Retrait de Joe Biden : pourquoi le président sortant a renoncé à se représenter, quatre mois avant le scrutin
Il a cédé à la pression. Alors qu'il avait largement remporté les primaires du Parti démocrate en vue de la présidentielle américaine, Joe Biden a renoncé à se présenter au scrutin, dimanche 21 juillet. La décision, annoncée moins de quatre mois avant l'élection, plonge les Etats-Unis dans l'incertitude. Mais ce n'est, pour autant, pas totalement une surprise : depuis plusieurs semaines, le président était appelé par une partie de son camp à retirer sa candidature. Franceinfo revient sur les raisons qui l'ont poussé à jeter l'éponge.
Parce que son âge n'a cessé d'être critiqué
Lorsqu'il a été investi en janvier 2021, Joe Biden était déjà, à 78 ans, le plus vieux président américain en fonction. Trois ans et demi plus tard, la candidature de l'octogénaire n'a cessé d'être critiquée en raison de son âge avancé. "L'âge est lié aux facultés cognitives et plus largement aux compétences. On l'accuse de ne plus être en mesure de 'faire le job'", expliquait à franceinfo l'historien Lauric Henneton, maître de conférences à l'université de Versailles Saint-Quentin-en-Yvelines, début février.
Premiers à faire ce reproche au démocrate : ses adversaires républicains, qui n'ont cessé d'affirmer que le président sortant n'était pas apte à effectuer un deuxième mandat à la tête des Etats-Unis. "Si vous votez pour Joe Biden, vous comptez en réalité sur Kamala Harris [sa vice-présidente], parce qu'il est peu probable qu'il tienne jusqu'à 86 ans", assurait ainsi en avril Nikki Haley, ex-candidate à l'investiture des conservateurs pour la présidentielle.

• **INFORMATIONS EXTRAITES**
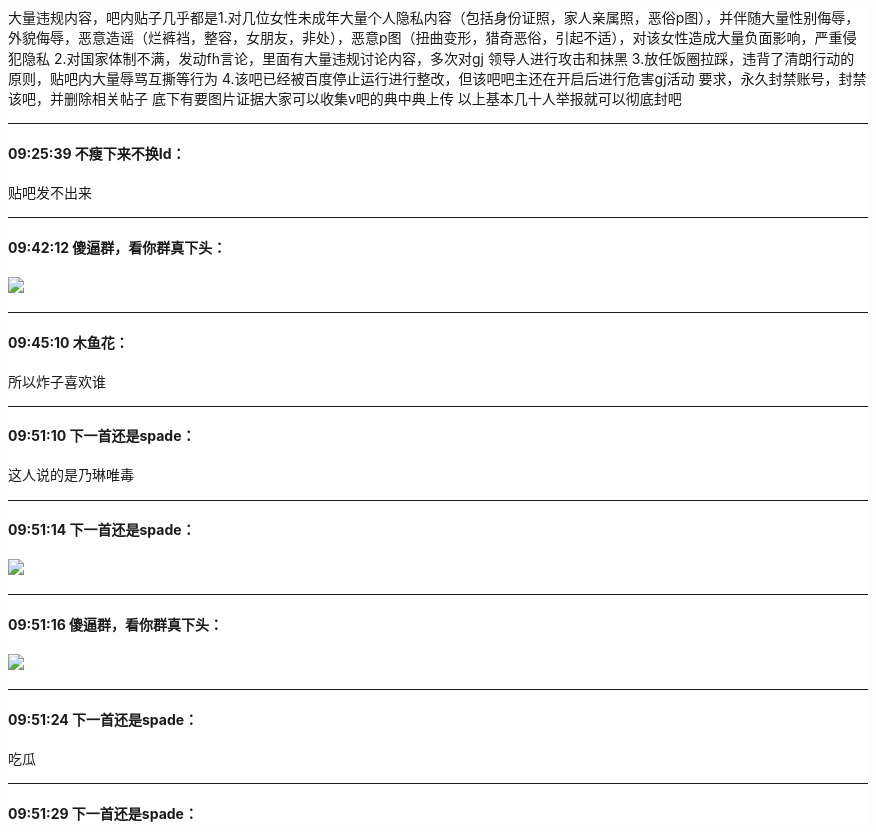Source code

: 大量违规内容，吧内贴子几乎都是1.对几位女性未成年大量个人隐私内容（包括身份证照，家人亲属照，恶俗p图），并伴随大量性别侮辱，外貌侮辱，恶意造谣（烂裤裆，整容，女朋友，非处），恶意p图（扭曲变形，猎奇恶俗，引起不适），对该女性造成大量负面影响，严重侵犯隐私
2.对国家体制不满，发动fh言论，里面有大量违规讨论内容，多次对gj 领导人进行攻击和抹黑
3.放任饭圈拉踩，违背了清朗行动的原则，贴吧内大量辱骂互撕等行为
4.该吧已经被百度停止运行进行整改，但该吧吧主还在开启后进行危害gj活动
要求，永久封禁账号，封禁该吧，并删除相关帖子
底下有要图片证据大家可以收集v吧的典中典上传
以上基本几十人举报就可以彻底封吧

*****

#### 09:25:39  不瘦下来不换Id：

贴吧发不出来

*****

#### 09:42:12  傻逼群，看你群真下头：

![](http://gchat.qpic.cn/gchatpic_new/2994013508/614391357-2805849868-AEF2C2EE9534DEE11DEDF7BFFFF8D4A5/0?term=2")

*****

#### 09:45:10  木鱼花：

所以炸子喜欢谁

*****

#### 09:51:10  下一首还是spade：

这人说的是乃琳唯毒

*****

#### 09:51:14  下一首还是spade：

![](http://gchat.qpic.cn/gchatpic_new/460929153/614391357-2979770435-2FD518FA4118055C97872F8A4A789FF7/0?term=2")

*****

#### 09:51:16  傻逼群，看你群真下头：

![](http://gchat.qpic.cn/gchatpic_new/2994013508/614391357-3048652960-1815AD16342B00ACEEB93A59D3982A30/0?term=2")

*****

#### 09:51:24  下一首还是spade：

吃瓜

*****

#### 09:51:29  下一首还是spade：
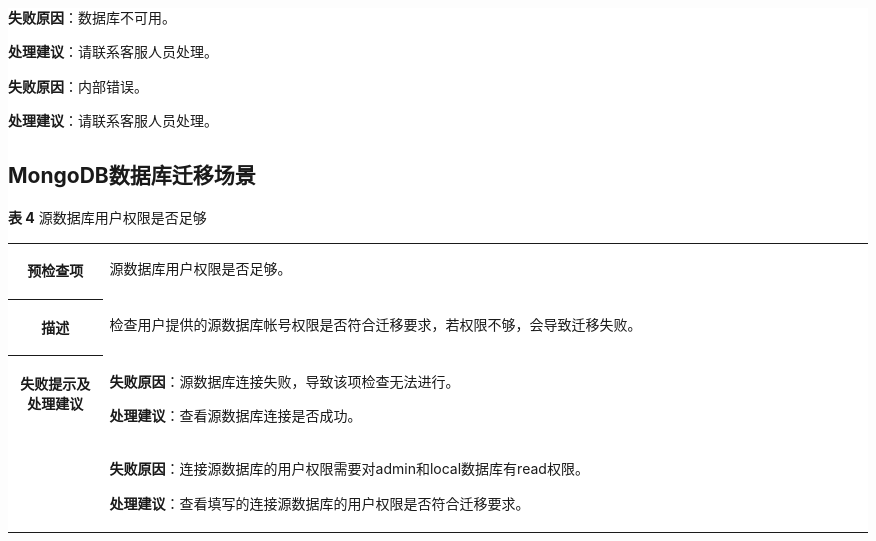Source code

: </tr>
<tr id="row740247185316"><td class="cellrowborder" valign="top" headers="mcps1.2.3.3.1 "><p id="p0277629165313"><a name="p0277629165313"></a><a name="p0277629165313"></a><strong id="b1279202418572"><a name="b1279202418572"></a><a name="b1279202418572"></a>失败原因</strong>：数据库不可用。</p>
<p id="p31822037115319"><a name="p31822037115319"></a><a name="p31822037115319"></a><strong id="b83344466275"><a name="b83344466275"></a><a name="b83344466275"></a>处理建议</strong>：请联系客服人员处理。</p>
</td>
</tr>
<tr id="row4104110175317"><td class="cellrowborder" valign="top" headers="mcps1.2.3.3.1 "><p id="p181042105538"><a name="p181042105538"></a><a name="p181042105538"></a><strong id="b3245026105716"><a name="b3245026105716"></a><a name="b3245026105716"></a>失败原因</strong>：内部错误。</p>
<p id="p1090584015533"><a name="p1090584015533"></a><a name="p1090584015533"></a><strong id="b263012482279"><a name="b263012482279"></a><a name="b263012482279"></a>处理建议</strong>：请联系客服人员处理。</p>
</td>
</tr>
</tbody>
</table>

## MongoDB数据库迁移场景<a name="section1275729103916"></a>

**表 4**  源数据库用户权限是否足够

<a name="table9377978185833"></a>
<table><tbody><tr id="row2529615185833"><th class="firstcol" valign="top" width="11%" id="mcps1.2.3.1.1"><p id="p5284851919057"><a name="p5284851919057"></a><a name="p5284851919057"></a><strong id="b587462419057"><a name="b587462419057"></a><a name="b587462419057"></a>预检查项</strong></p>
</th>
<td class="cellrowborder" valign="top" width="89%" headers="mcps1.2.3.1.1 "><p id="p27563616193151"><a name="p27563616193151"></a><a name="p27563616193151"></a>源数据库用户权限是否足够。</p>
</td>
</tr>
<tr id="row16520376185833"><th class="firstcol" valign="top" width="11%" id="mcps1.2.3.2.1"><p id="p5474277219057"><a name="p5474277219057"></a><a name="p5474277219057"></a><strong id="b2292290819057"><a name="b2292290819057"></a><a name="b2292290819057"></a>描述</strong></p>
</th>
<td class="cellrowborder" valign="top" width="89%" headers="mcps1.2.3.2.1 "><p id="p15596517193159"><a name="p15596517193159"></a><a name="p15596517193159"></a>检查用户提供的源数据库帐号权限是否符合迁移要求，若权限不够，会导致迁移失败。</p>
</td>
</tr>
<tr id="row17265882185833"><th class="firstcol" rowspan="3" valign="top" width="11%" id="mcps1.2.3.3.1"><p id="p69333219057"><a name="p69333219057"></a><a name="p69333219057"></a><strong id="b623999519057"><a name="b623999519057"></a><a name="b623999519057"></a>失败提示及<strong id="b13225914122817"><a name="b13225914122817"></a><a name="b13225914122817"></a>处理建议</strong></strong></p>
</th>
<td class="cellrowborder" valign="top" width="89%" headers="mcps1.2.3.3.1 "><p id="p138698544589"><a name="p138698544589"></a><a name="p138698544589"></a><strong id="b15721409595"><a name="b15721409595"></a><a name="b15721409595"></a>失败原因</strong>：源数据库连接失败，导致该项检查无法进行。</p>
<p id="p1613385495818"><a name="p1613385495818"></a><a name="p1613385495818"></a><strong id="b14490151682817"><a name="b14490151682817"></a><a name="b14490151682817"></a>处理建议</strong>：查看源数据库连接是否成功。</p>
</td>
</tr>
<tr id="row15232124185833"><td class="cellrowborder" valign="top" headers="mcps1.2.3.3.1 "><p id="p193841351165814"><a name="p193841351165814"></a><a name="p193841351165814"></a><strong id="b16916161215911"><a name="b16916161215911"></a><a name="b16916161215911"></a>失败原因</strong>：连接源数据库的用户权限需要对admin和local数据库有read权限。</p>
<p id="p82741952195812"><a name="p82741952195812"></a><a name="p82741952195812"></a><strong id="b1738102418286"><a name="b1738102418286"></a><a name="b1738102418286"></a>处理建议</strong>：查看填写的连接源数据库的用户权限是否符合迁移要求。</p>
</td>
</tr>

• **MISE EN PRATIQUE**
A. Quelles personnes sont nommées dans l'article sur le retrait de Joe Biden ?
B. Recopiez le passage de l'article sur le retrait de Joe Biden qui va de « Premiers à faire » jusqu'à « pour la présidentielle. » inclus.

• **RÉPONSES**
A. Joe Biden, Lauric Henneton, Kamala Harris, Nikki Haley

B.
Premiers à faire ce reproche au démocrate : ses adversaires républicains, qui n'ont cessé d'affirmer que le président sortant n'était pas apte à effectuer un deuxième mandat à la tête des Etats-Unis. "Si vous votez pour Joe Biden, vous comptez en réalité sur Kamala Harris [sa vice-présidente], parce qu'il est peu probable qu'il tienne jusqu'à 86 ans", assurait ainsi en avril Nikki Haley, ex-candidate à l'investiture des conservateurs pour la présidentielle.